Kredi hacimlerinde artış beklentisine sahip katılımcı oranı konut kredilerinde yüzde 73, taşıt kredilerinde yüzde 29, ticari kredilerde yüzde 71, KOBİ kredilerinde yüzde 76, kredi kartlarında yüzde 71 seviyesinde oldu. Aynı kalma beklentisi ise konut kredilerinde yüzde 25, taşıt kredilerinde yüzde 51, ticari kredilerde yüzde 28, KOBİ kredilerinde yüzde 22 ve kredi kartlarında yüzde 29 seviyesinde oldu. Takipteki tüketici kredisi ve ticari kredi hacimlerine ilişkin beklentiler sırasıyla yüzde 78 ve yüzde 75 ile artış yönünde.

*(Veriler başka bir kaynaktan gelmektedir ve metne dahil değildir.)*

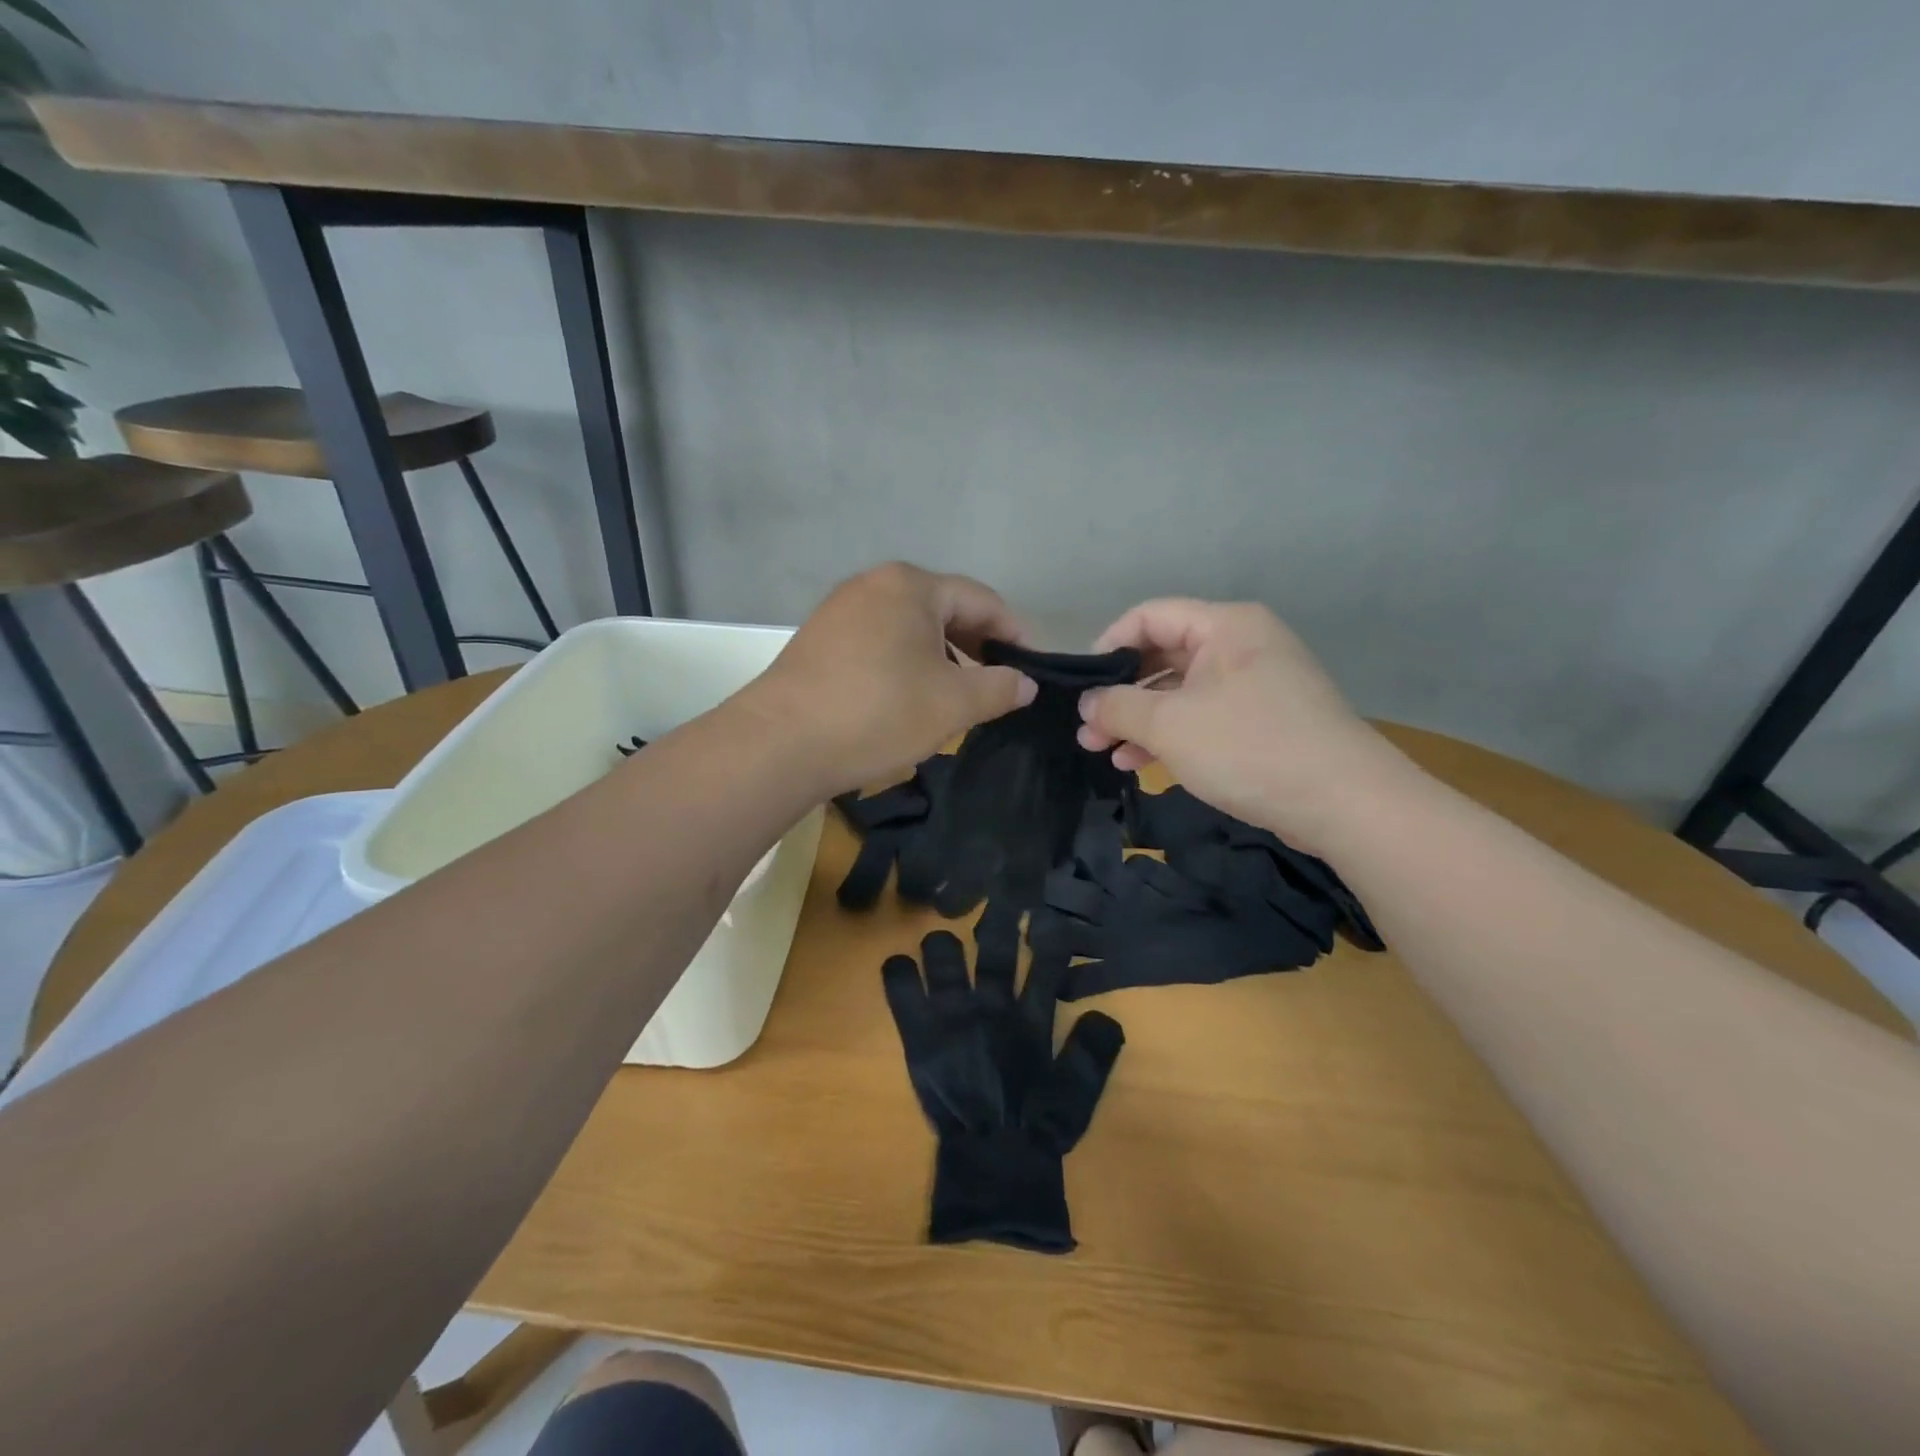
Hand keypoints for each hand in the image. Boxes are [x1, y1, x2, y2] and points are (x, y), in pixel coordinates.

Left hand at [745, 563, 1037, 796]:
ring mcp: (840, 610)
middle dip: (977, 645)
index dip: (1015, 633)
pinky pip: (880, 642)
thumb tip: (1026, 683)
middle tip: (999, 682)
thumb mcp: (954, 703)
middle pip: (943, 609)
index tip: (1034, 666)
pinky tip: (910, 697)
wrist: (781, 744)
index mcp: (911, 586)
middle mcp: (873, 584)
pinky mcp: (819, 640)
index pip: (981, 600)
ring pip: (909, 628)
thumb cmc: (879, 713)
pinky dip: (906, 663)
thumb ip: (1000, 688)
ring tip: (957, 694)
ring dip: (942, 657)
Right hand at [1077, 599, 1406, 851]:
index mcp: (1225, 625)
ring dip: (1139, 721)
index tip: (1081, 685)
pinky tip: (1139, 763)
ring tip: (1104, 753)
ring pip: (1180, 692)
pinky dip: (1169, 736)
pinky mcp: (1263, 721)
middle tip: (1087, 731)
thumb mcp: (1170, 724)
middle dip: (1120, 695)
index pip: (1149, 616)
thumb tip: (1087, 703)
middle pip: (1163, 656)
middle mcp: (1242, 645)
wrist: (1344, 803)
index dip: (1108, 645)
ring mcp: (1255, 684)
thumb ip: (1117, 707)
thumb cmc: (1249, 747)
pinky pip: (1203, 717)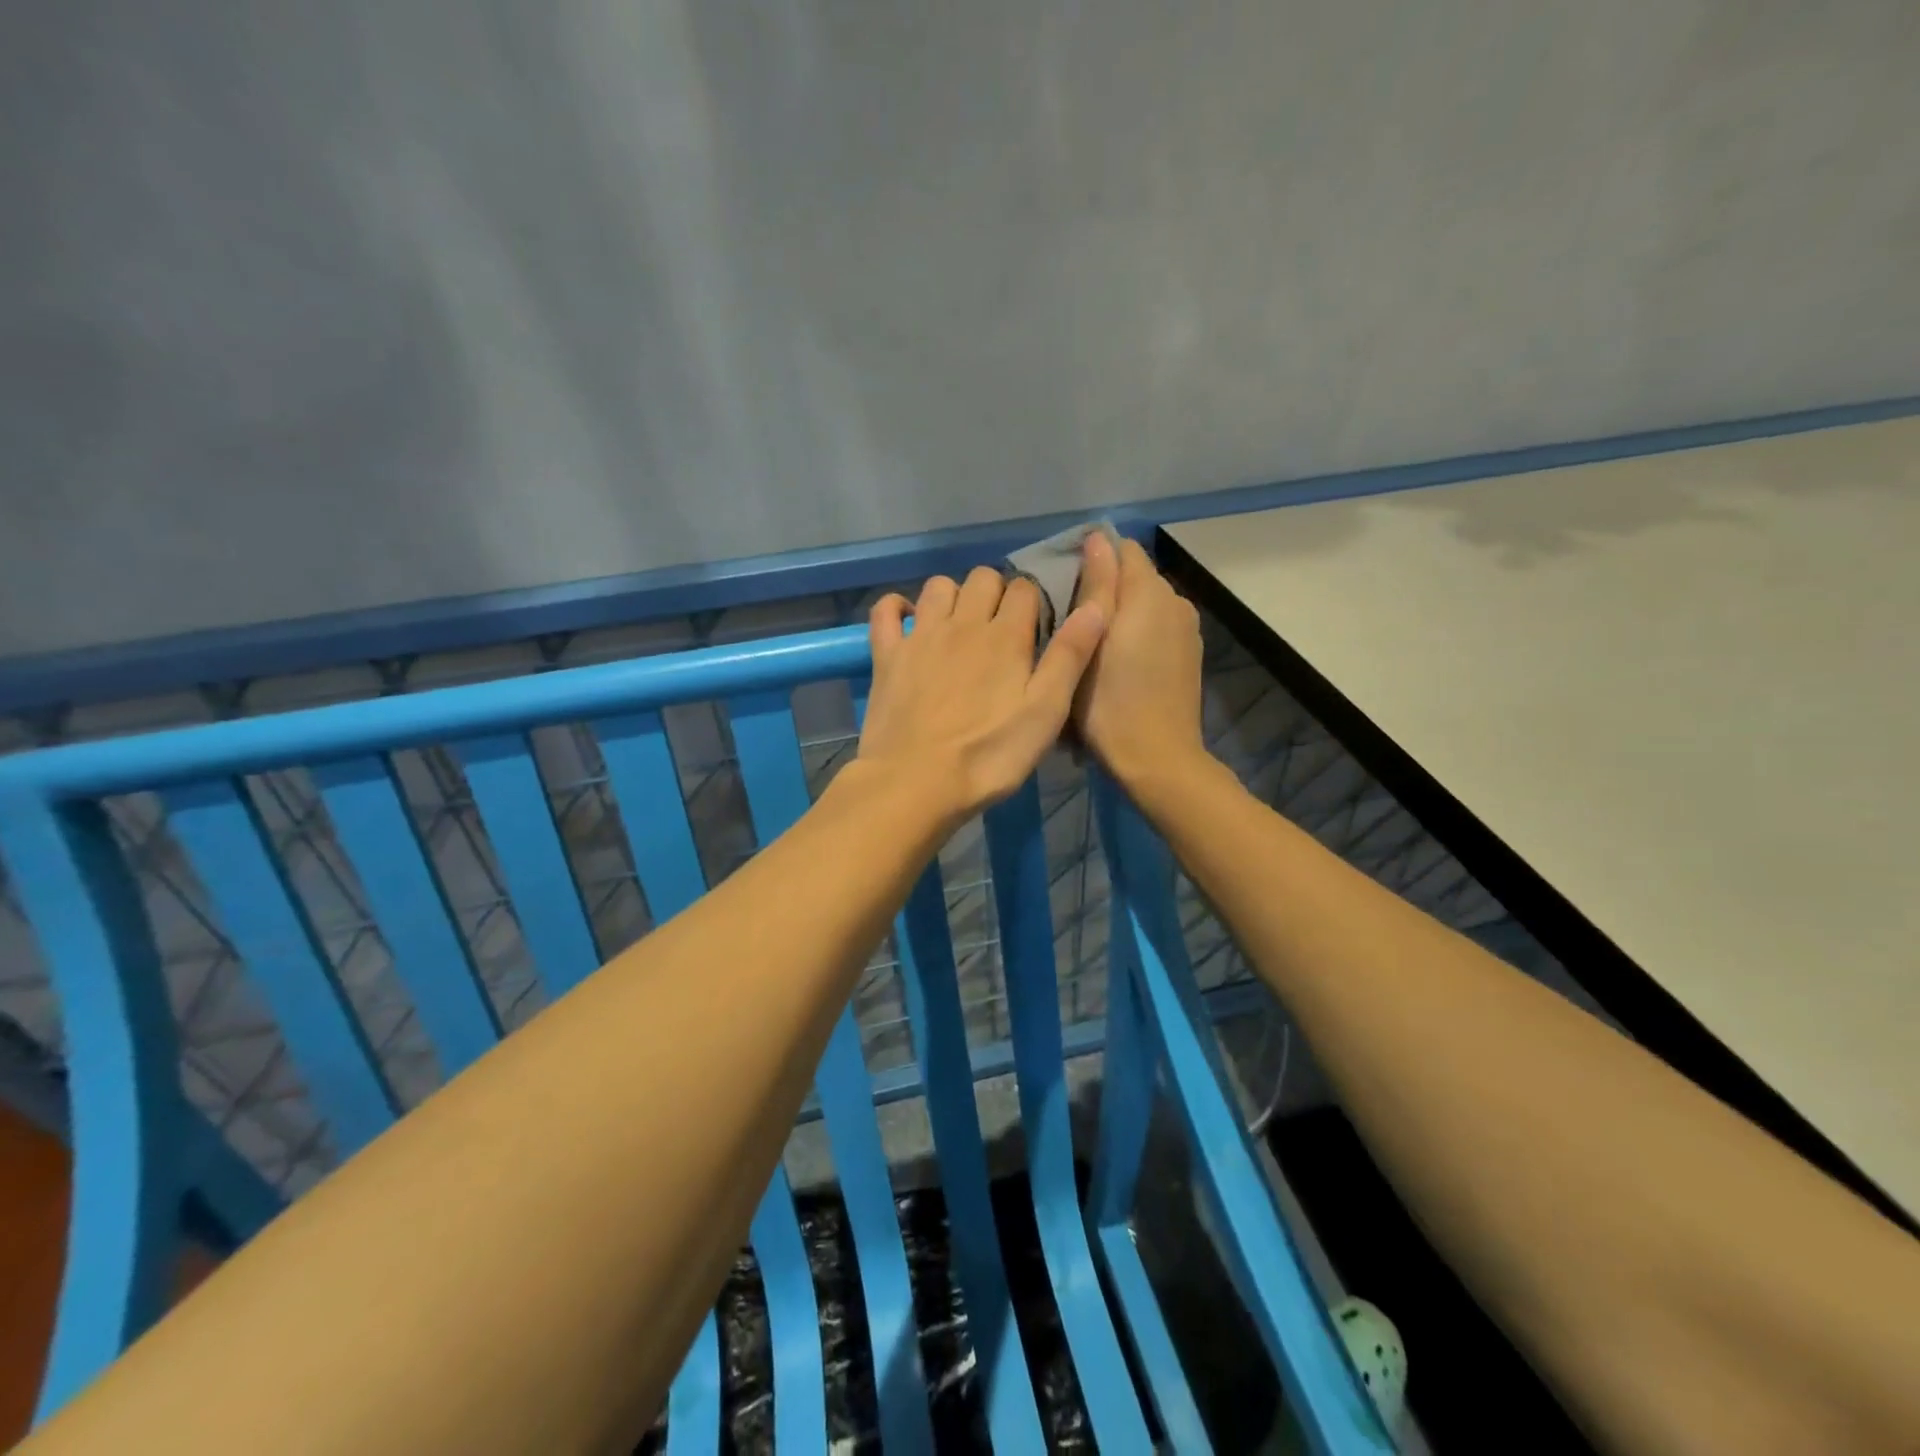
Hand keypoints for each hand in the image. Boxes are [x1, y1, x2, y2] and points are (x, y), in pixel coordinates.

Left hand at [858, 552, 1115, 823]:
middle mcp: (962, 624)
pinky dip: (897, 607)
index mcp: (1006, 637)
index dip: (1034, 601)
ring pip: (938, 586)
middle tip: (1001, 628)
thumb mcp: (1046, 714)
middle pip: (983, 578)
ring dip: (953, 596)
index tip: (1036, 627)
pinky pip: (885, 610)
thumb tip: (1096, 605)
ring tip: (960, 626)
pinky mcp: (886, 655)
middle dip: (997, 592)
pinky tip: (907, 622)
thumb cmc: (988, 756)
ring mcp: (919, 636)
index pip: (1025, 589)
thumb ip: (1070, 658)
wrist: (915, 783)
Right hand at [1072, 538, 1205, 785]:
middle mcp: (1176, 601)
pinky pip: (1157, 628)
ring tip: (1091, 645)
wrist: (1156, 757)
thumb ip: (1096, 585)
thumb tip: (1097, 539)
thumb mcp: (1089, 641)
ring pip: (1146, 604)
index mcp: (1150, 592)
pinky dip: (1137, 634)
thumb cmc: (1110, 701)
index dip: (1092, 559)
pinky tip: (1119, 664)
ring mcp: (1187, 630)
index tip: (1065, 587)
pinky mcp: (1189, 655)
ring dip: (1121, 613)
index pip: (1122, 549)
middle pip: (1134, 577)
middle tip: (1070, 622)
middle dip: (1105, 588)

Kredi hacimlerini etkileyebilecek en önemli faktörlerin sorulduğu sorularda hem ticari krediler hem de bireysel kredilerin bir önceki anket döneminde olduğu gibi tüketim talebindeki artma/azalma faktöründen etkilenebileceği ifade edildi.

Bankacılıkta aktif büyüklüğünün artacağı öngörülüyor

Bankacılık sektörü aktif büyüklüğüne ilişkin artış beklentisine sahip katılımcı oranı, kredi hacimlerindeki artış beklentilerine uyumlu olarak, yüzde 78 oranında artış olarak gerçekleşti. Sektörün karlılığına ilişkin beklentilerde ise katılımcıların yüzde 68'i azalacağını, yüzde 24'ü karlılığın aynı kalacağını ve yüzde 8'i ise artacağını belirtti.

Karlılığın azalacağına ilişkin beklentinin bir önceki anket dönemine göre önemli ölçüde yükselmiş olması dikkati çekmekte. Bunda faiz oranlarının önümüzdeki üç aylık dönemde aynı kalacağı yönündeki beklentinin etkili olduğu değerlendirilmekte.

Faizlerde düşüş yaşandığı geçmiş dönemlerde, kısa vadeli olan fon kaynaklarını faizler düştükçe daha düşük maliyetle yenileyen, fakat uzun vadeli kredilerinde nispi olarak yüksek faiz oranları ile kullandıran bankaların sağladığı avantajın faizlerin yatay veya aşağı bir seyir izlemesi halinde devam etmeyeceği düşünülmekte.

Anket katılımcılarının yüzde 58'i en fazla artış göstermesini bekledikleri fon kaynağı olarak mevduatı gösterdi İkinci sırada yüzde 20 ile sermaye piyasaları üçüncü sırada yüzde 13 ile para piyasaları geldi.

Bankacılık sektöründeki yabancı sermaye payına ilişkin beklenti yüzde 86 oranında aynı kalacağı yönünde oldu. Bankacılık sektörünü ve sektöre olan güveni en fazla etkilemesi beklenen faktörlerin sorulduğu sorularda makro ekonomik gelişmelerin önde geldiği görüldü.

Sektörün riskliliğine ilişkin soruda ise katılımcıların yüzde 59'u riskliliğin artacağını, yüzde 33'i ise aynı kalacağını beklediklerini ifade etti. En önemli risk kaynağı olarak ise katılımcıların yüzde 66'sı kredi riskini gördüklerini belirtti.

Bir  önceki anket döneminde de riskliliğin artacağını bekleyen katılımcı oranı yüzde 40 iken bu anket döneminde bu oranın yüzde 59'a çıkmış olması dikkati çekti.